Seit 1946 gibt es nun schon die Filmfestspiele in Cannes. Seither wurden sie 75 mal ausgetragen. Man muss nicht fragen, weshalb sie 2020 abgesagt wurden, nein, ich schreibe das Pfui-Wort nicht. Gefeiert wird deshalb dieses Jahr grad doppelt, weil es ein Jubiläum ist und weil uns Pfui-Wort-Krankheit keine Filmfestspiele mehr versaut. Eigentlich sollten die ersten Filmfestspiele am 1. September 1939 stattfinden, damit wollte man der faschistisch gefärbten Festival-Stadt Venedig ans Bein pinkeln. Da Hitler jedoch beschlossen hatte, just an diesem Tag Polen zu überfallen und den zweiten Weltkrieg anzuzetteln, verschob man das Festival um ein paar Jahre.

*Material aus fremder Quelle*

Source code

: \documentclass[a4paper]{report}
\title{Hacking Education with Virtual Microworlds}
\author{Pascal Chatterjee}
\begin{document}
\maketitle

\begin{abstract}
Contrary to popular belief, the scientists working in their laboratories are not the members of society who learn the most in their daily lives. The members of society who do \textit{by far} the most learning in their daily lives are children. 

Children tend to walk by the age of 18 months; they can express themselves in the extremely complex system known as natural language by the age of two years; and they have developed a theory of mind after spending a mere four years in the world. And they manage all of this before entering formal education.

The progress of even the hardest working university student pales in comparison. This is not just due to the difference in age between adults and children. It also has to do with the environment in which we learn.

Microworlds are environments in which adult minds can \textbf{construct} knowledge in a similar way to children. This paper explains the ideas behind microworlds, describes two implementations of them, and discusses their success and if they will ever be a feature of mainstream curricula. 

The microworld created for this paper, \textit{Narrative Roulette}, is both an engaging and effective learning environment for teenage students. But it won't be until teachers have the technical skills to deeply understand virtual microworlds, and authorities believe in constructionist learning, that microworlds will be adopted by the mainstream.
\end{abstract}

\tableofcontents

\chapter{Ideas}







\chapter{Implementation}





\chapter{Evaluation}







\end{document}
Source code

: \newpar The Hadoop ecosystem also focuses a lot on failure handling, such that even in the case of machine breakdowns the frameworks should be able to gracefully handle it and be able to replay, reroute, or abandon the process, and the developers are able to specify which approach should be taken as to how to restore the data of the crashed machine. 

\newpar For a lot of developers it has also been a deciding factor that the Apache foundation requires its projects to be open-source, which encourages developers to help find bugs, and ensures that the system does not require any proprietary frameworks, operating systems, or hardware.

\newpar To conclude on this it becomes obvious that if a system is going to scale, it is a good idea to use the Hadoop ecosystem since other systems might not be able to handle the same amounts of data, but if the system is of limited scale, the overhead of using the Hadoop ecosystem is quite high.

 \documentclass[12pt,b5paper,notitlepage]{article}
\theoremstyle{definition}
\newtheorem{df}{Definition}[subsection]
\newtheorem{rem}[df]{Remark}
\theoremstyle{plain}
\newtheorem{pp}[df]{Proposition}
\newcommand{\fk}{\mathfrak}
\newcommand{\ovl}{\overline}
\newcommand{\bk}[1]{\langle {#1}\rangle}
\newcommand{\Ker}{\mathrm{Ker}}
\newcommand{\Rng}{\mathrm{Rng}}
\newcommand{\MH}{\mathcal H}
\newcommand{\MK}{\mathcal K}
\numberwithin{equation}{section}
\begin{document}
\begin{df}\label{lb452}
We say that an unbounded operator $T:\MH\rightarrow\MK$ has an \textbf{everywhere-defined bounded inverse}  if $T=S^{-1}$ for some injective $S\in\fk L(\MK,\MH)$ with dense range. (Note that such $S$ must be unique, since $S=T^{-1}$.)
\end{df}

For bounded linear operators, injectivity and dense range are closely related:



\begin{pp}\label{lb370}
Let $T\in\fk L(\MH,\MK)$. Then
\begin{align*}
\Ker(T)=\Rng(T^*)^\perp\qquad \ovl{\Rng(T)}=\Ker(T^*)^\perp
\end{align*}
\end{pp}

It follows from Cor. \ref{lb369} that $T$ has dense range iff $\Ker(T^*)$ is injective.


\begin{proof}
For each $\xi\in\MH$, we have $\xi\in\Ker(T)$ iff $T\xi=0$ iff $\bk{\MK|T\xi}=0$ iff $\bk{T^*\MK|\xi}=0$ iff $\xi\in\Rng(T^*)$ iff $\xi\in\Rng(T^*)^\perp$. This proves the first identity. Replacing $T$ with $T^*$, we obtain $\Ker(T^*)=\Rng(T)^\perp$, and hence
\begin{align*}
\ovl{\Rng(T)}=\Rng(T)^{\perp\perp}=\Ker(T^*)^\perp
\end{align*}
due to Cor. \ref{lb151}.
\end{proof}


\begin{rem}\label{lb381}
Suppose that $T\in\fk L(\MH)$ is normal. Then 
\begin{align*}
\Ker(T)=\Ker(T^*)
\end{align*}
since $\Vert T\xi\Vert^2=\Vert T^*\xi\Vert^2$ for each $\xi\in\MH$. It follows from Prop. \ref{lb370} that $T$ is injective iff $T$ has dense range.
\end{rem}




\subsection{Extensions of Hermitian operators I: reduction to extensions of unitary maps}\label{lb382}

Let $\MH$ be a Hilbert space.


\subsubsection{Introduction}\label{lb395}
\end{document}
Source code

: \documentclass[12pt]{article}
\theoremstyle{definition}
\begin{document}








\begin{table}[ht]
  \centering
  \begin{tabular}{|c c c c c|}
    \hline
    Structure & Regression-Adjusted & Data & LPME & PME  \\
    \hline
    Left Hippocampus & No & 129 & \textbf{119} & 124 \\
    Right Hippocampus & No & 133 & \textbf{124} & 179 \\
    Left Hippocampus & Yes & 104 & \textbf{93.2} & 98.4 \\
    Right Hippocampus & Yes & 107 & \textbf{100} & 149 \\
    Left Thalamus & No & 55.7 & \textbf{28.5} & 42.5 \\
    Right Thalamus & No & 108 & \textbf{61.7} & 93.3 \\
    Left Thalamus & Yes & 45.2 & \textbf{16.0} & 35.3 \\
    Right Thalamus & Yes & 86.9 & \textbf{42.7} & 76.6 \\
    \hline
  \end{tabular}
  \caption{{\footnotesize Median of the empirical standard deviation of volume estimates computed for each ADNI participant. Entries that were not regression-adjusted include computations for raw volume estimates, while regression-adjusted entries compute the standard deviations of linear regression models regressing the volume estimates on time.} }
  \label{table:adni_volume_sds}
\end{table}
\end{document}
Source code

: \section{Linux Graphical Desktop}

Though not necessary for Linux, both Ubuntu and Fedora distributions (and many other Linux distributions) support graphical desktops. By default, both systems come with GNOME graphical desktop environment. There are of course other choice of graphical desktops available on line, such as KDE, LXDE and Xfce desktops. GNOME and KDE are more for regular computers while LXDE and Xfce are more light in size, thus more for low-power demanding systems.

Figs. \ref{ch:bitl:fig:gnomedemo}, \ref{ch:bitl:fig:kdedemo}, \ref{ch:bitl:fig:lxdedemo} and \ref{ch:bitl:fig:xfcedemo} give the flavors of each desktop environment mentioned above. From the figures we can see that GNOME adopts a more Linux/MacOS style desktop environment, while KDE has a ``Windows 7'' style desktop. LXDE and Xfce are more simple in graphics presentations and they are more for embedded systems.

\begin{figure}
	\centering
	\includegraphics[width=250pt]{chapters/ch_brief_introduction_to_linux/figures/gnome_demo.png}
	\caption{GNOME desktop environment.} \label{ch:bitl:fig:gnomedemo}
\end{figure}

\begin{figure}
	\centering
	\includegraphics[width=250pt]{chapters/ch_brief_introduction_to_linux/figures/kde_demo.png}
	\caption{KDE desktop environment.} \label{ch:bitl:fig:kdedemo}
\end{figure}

Weniger sensibel mit dem Timing sind die Produzenten der top gesetzten Fortsetzung von «Top Gun» mit Tom Cruise aus dem Jahr 1986. Das Sequel heisst «Top Gun: Maverick» und ist eine riesengrosse Flugshow, in der Cruise wiedermal kopfüber rumhängt – diesmal im Cockpit eines Kampfjets – fiktive Feinde abknallt und den Helden mimt. Als Cruise vor 36 Jahren in «Top Gun» für die U.S. Navy flog, war der Gegner mit seinen MiG-Jets noch klar als sowjetische Kampfeinheit erkennbar. Inzwischen fliegen im Ukrainekrieg auf beiden Seiten MiGs. Das schreit nach weltweitem Fettnäpfchen.
Die vergangenen 36 Jahre merkt man Tom Cruise jedoch kaum an, er erinnert mit seinen 59 Jahren sogar ein wenig an einen Teenager, wenn man ihn beim Motorradfahren ohne Helm sieht. Sowieso: Alter schützt vor Fortsetzung nicht. Das haben wir bereits bei Rocky beobachtet. Wahrscheinlich sind «Top Gun: Legacy» und «Top Gun: Legend» bereits im Kasten.
Gestern wurde Tom Cruise die Goldene Palme für sein Lebenswerk überreicht. 40 Filme hat er bereits gedreht. Mir war sein Lebenswerk als Schauspieler gar nicht so bewusst. Ich habe Tom Cruise nur einmal als hervorragenden Schauspieler wahrgenommen und zwar im Film «Magnolia». Einer meiner absoluten Lieblingsfilme. Ich warte schon lange auf «Magnolia: Legacy», gerne auch mit Tom Cruise.
Zum Schluss noch das: Als die Filmfestspiele in Cannes 1946 endlich stattfanden, räumte der Schweizer Film «Die letzte Chance», ein Früchtlingsdrama von Leopold Lindtberg, einen Grand Prix ab. Das waren noch Zeiten! Heutzutage müssen wir ein Filmgesetz erlassen, damit Schweizer Filme überhaupt gezeigt werden.
Das Wochenende ist da – trallalla – und mit ihm der Hochsommer! Lasst uns wie Maverick kopfüber ins Sommerfeeling düsen.